Reagrupamento familiar em França: condições e critérios de elegibilidade detalhados

Introdução
O reagrupamento familiar é um procedimento administrativo que permite a um estrangeiro com residência regular em França trazer o cônjuge e os filhos menores. Este mecanismo, regulado pelo Código de Entrada e Permanência de Estrangeiros e do Direito de Asilo (CESEDA), visa preservar a unidade familiar. Contudo, a sua concessão depende de condições rigorosas em matéria de rendimento, habitação e integração. Neste artigo, explicamos os critérios de elegibilidade, os passos a seguir e os erros a evitar.
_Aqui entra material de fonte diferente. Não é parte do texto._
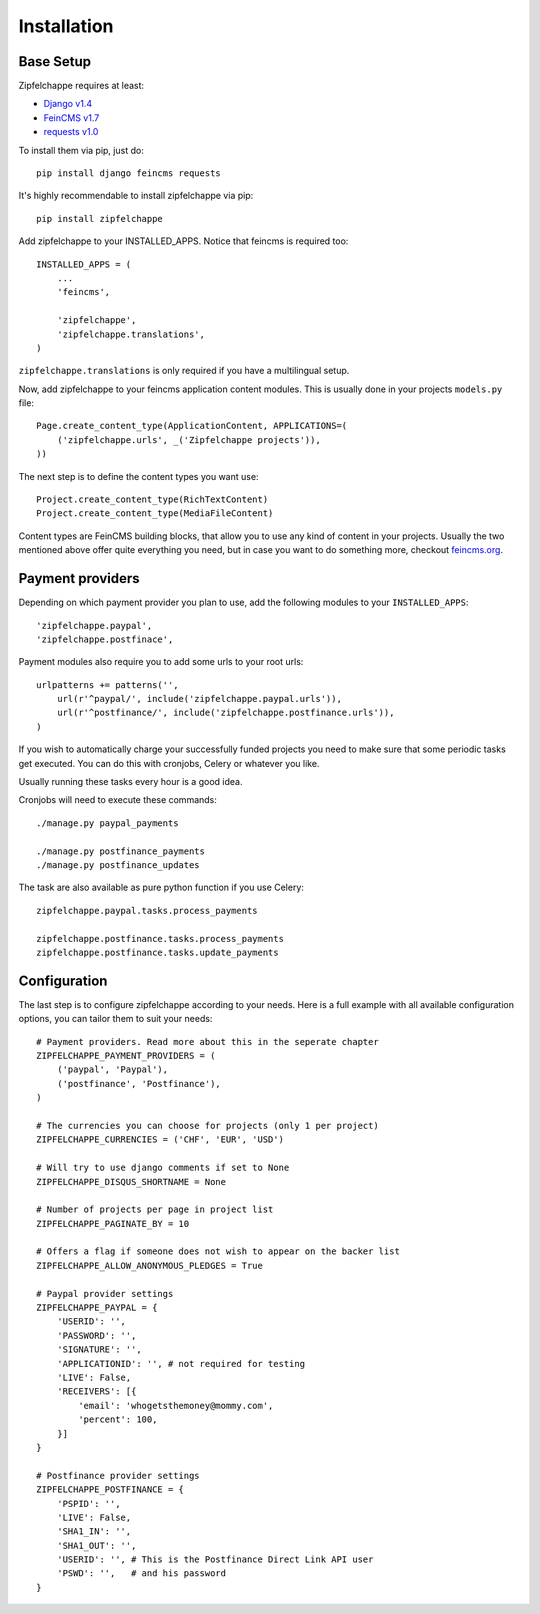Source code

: .. _installation:


Installation
============

Base Setup
----------

Zipfelchappe requires at least:

* `Django v1.4 <https://github.com/django/django>`_
* `FeinCMS v1.7 <https://github.com/feincms/feincms>`_
* `requests v1.0 <https://github.com/kennethreitz/requests/>`_

To install them via pip, just do::

    pip install django feincms requests


It's highly recommendable to install zipfelchappe via pip::

    pip install zipfelchappe

Add zipfelchappe to your INSTALLED_APPS. Notice that feincms is required too::

    INSTALLED_APPS = (
        ...
        'feincms',

        'zipfelchappe',
        'zipfelchappe.translations',
    )

``zipfelchappe.translations`` is only required if you have a multilingual setup.

Now, add zipfelchappe to your feincms application content modules. This is
usually done in your projects ``models.py`` file::

    Page.create_content_type(ApplicationContent, APPLICATIONS=(
        ('zipfelchappe.urls', _('Zipfelchappe projects')),
    ))

The next step is to define the content types you want use::

    Project.create_content_type(RichTextContent)
    Project.create_content_type(MediaFileContent)

Content types are FeinCMS building blocks, that allow you to use any kind of
content in your projects. Usually the two mentioned above offer quite everything
you need, but in case you want to do something more, checkout
`feincms.org <http://feincms.org>`_.



Payment providers
-----------------

Depending on which payment provider you plan to use, add the following modules
to your ``INSTALLED_APPS``::

    'zipfelchappe.paypal',
    'zipfelchappe.postfinace',

Payment modules also require you to add some urls to your root urls::

    urlpatterns += patterns('',
        url(r'^paypal/', include('zipfelchappe.paypal.urls')),
        url(r'^postfinance/', include('zipfelchappe.postfinance.urls')),
    )

If you wish to automatically charge your successfully funded projects you need
to make sure that some periodic tasks get executed. You can do this with
cronjobs, Celery or whatever you like.

Usually running these tasks every hour is a good idea.

Cronjobs will need to execute these commands::

    ./manage.py paypal_payments

    ./manage.py postfinance_payments
    ./manage.py postfinance_updates

The task are also available as pure python function if you use Celery::

    zipfelchappe.paypal.tasks.process_payments

    zipfelchappe.postfinance.tasks.process_payments
    zipfelchappe.postfinance.tasks.update_payments


Configuration
-------------

The last step is to configure zipfelchappe according to your needs. Here is
a full example with all available configuration options, you can tailor them
to suit your needs:
::

    # Payment providers. Read more about this in the seperate chapter
    ZIPFELCHAPPE_PAYMENT_PROVIDERS = (
        ('paypal', 'Paypal'),
        ('postfinance', 'Postfinance'),
    )

    # The currencies you can choose for projects (only 1 per project)
    ZIPFELCHAPPE_CURRENCIES = ('CHF', 'EUR', 'USD')

    # Will try to use django comments if set to None
    ZIPFELCHAPPE_DISQUS_SHORTNAME = None

    # Number of projects per page in project list
    ZIPFELCHAPPE_PAGINATE_BY = 10

    # Offers a flag if someone does not wish to appear on the backer list
    ZIPFELCHAPPE_ALLOW_ANONYMOUS_PLEDGES = True

    # Paypal provider settings
    ZIPFELCHAPPE_PAYPAL = {
        'USERID': '',
        'PASSWORD': '',
        'SIGNATURE': '',
        'APPLICATIONID': '', # not required for testing
        'LIVE': False,
        'RECEIVERS': [{
            'email': 'whogetsthemoney@mommy.com',
            'percent': 100,
        }]
    }

    # Postfinance provider settings
    ZIPFELCHAPPE_POSTFINANCE = {
        'PSPID': '',
        'LIVE': False,
        'SHA1_IN': '',
        'SHA1_OUT': '',
        'USERID': '', # This is the Postfinance Direct Link API user
        'PSWD': '',   # and his password
    }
Condições de regularidade da estadia do requerente
O requerente deve comprovar que possui uma autorização de residência válida há pelo menos um ano (com exceções, como o estatuto de refugiado). Os documentos aceites incluem a autorização de residência temporária, o cartão de residente ou o visto de longa duração com valor de autorização de residência. Os cidadãos da UE/EEE/Suíça não estão sujeitos a este procedimento, mas os seus familiares podem beneficiar de direitos de residência derivados.
Condições de rendimento
O requerente deve dispor de rendimentos estáveis e suficientes para sustentar toda a família. O valor mínimo corresponde ao salário mínimo (cerca de 1 480 euros líquidos por mês em 2026) para um casal sem filhos, acrescido de 10% por cada dependente. São considerados os rendimentos provenientes de salários, pensões, rendas e subsídios (excluindo prestações familiares e de habitação). A administração analisa os 12 meses anteriores ao pedido. Uma quebra pontual pode ser aceite, desde que devidamente justificada.
Condição de habitação
A habitação deve ser adequada e compatível com o tamanho da família. A área mínima é definida por portaria da prefeitura (geralmente 9 m² por pessoa até quatro pessoas e 5 m² por cada pessoa adicional). O requerente deve apresentar um contrato de arrendamento ou escritura de propriedade, bem como um certificado de desempenho energético (DPE) classificado entre A e E. Imóveis insalubres ou sobrelotados são excluídos. É ainda exigido um comprovativo de seguro de habitação.
Condição de integração
Desde a lei de 2016, o requerente deve comprovar a sua integração republicana, avaliada através do respeito pelos valores franceses e do conhecimento da língua. É exigido um Contrato de Integração Republicana (CIR) assinado há pelo menos dois anos, com nível oral mínimo de francês A1 (compreensão básica). Para o cônjuge, é obrigatório um teste de língua (nível A1) aquando do pedido de visto. Estão previstas isenções por motivos de saúde ou idade (mais de 65 anos).
Procedimento e prazos
O pedido é apresentado na prefeitura (administração departamental francesa) da área de residência do requerente, através do serviço online ANEF (Administração Digital para Estrangeiros em França). A análise demora cerca de seis meses. Se o Gabinete Francês de Imigração e Integração (OFII) emitir parecer desfavorável, a prefeitura pode recusar o pedido. Em caso de aprovação, o cônjuge e os filhos recebem um visto de longa duração, seguido de uma autorização de residência «vida privada e familiar» com validade de um ano, renovável. O processo completo pode demorar até 18 meses entre a apresentação do pedido e a chegada efetiva da família.
Conclusão
O reagrupamento familiar em França é um direito sujeito a condições rigorosas. A estabilidade financeira, a adequação da habitação e a integração do requerente são os pilares da avaliação. Os candidatos devem preparar a documentação com antecedência e respeitar os prazos. Uma preparação cuidadosa aumenta as probabilidades de sucesso. Em casos complexos (situação irregular anterior, família numerosa), pode ser útil recorrer a um advogado especializado.